Focussing on E having a permanent playmate is a great idea. 

Lou
XX


----------



## jane70 (Apr 17, 2006)

Aweeze
My advice would be to go for it! You will cope with two, it will be hard work but you'll manage. You have the donor sperm for one more go, and I think you're right, the chances of success are going to be better the younger you are. As for people judging you as a single mum, it's no one elses buisness and you shouldn't care what they think. This would be a planned and wanted pregnancy not an accident. The baby would be much wanted and loved. I think it would be lovely for Ellis to have a sibling. That said I think you should enjoy his first birthday and Christmas and try not to feel panicked into rushing anything. 
I'm desperate for no 2 by the way so am biased!!
Jx


----------



## outspan3 (Jan 22, 2006)

Hi Lou

sorry if this is not much help   but my advice is also 'go for it'  

we spent so much time trying for the first what if it takes as long the second time? Not to put too fine a point on it     We worried about money issues, coping skills etc etc etc and since matt arrived well.... we've just got on and done it. I have also heard people say (and correct me if If I'm wrong mums of more than one!!  ) that 2 is no more work than 1  

I asked at my 6 week check to be referred back as other parents have a choice re age gaps etc, we don't and if we wait to decide we would like another one then its a year and half later (at least) from that decision before we get to the top of the list?! 

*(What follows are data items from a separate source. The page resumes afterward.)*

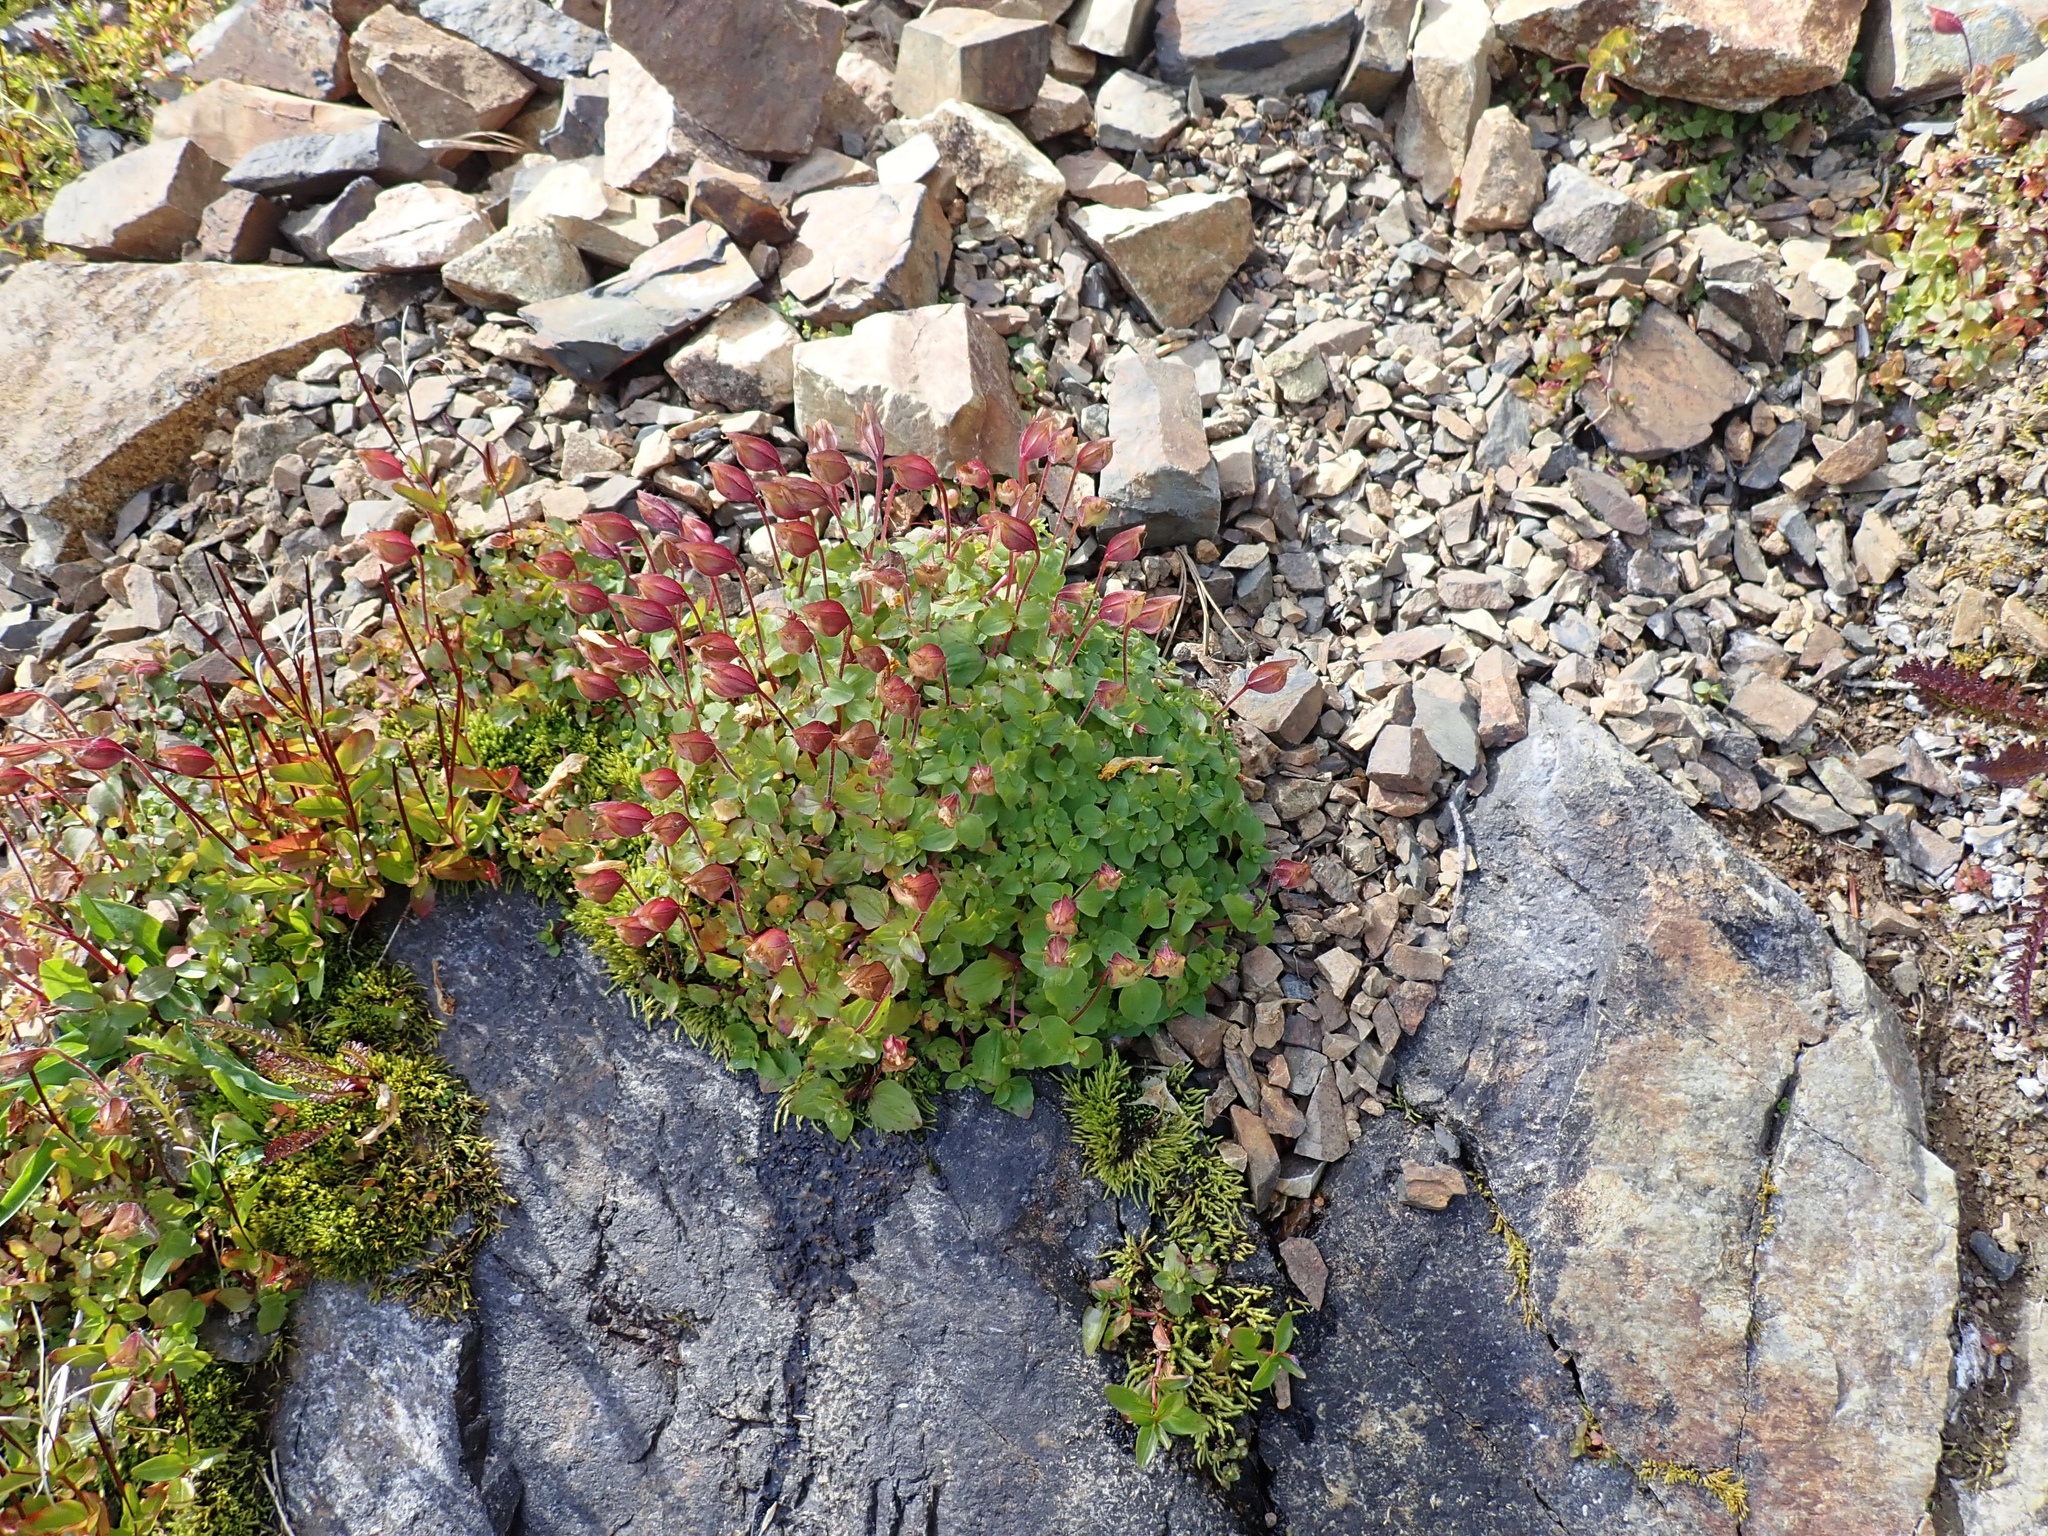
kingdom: Plantae
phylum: Tracheophyta
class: Magnoliopsida
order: Lamiales
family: Phrymaceae
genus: Erythranthe
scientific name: Erythranthe caespitosa
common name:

Enjoy his xmas a b/day and then take it from there. and forget what everyone else thinks, god if we worried about what people thought about us we'd never get out of bed in the morning   (well I wouldn't  )

Good luck with whatever you decide


----------



## ~ Chux ~ (Apr 8, 2003)

outspan3 said:


> I have also heard people say (and correct me if If I'm wrong mums of more than one!! ) that 2 is no more work than 1


  Some bits are harder, some are easier, mostly it's just different! You may have sibling rivalry to deal with and juggling getting them to different places, but they have a playmate and company so the pressure is off you to entertain them all the time IYSWIM!

Chux xx


----------



## aweeze (Nov 8, 2005)

I'm so glad now that I posted here as the responses have really made me feel so much more positive about trying again and I feel much more at peace with it all now that I know that I'm just going to go with the flow until after xmas. Until then I'm just going to focus on thotoughly enjoying my time with my ever so special little boy 

Also, I met up with my PN group friend who is pg with #2 today and she seemed so happy and whilst obviously worried about how she will cope with a new LO when her first (who was quite a difficult baby and is still very clingy) will be only 16 months, there is an air of confidence about her too. It made me feel that I could do that too!!! 

LOL - I'm sure that 2 will be in harder in some ways. I know that people also say that if you have angel for your first, you're due a little demon next and vice versa - Ellis was a very good baby so heaven help me if I'm lucky enough to have a second LO! 

Lou
X


----------



## CK78 (Mar 27, 2004)

aweeze - i spent my whole 2nd pregnancy thinking i was going to have "a little demon" this time and so far (!!!) she is even easier than her older brother!  So dont listen to what people say!!
I have definately found it easier this time around as like chux said life is already orientated towards children and you are confindent in what you are doing.  

I remember that feeling when the first girl in my PN group announced number 2 like it was yesterday, awful, big hugs. Hope you can come to a decision that is right for you and your little boy.  I def say go for it too!


----------



## princess-mimi (Aug 26, 2006)

Hi Lou,

i remember we talked about this in the meet-up in January, i completely understand where you are coming from as i have had the same thoughts myself, i've decided that i'm going to try for baby no 2 around about February time as i also only brought enough donor sperm for 1 round of IVF. I know it will be hard but will also be even more enjoyable as they can then grow up together and the family will be complete.
Plus deciding on a time to try the IVF again gives me fours months to prepare and get my body ready for the ivf cycle and a hopeful pregnancy.

You'll know when your ready to try again hun

If your anything like me i'm constantly broudly!!

keep me posted

Kimberley x x


----------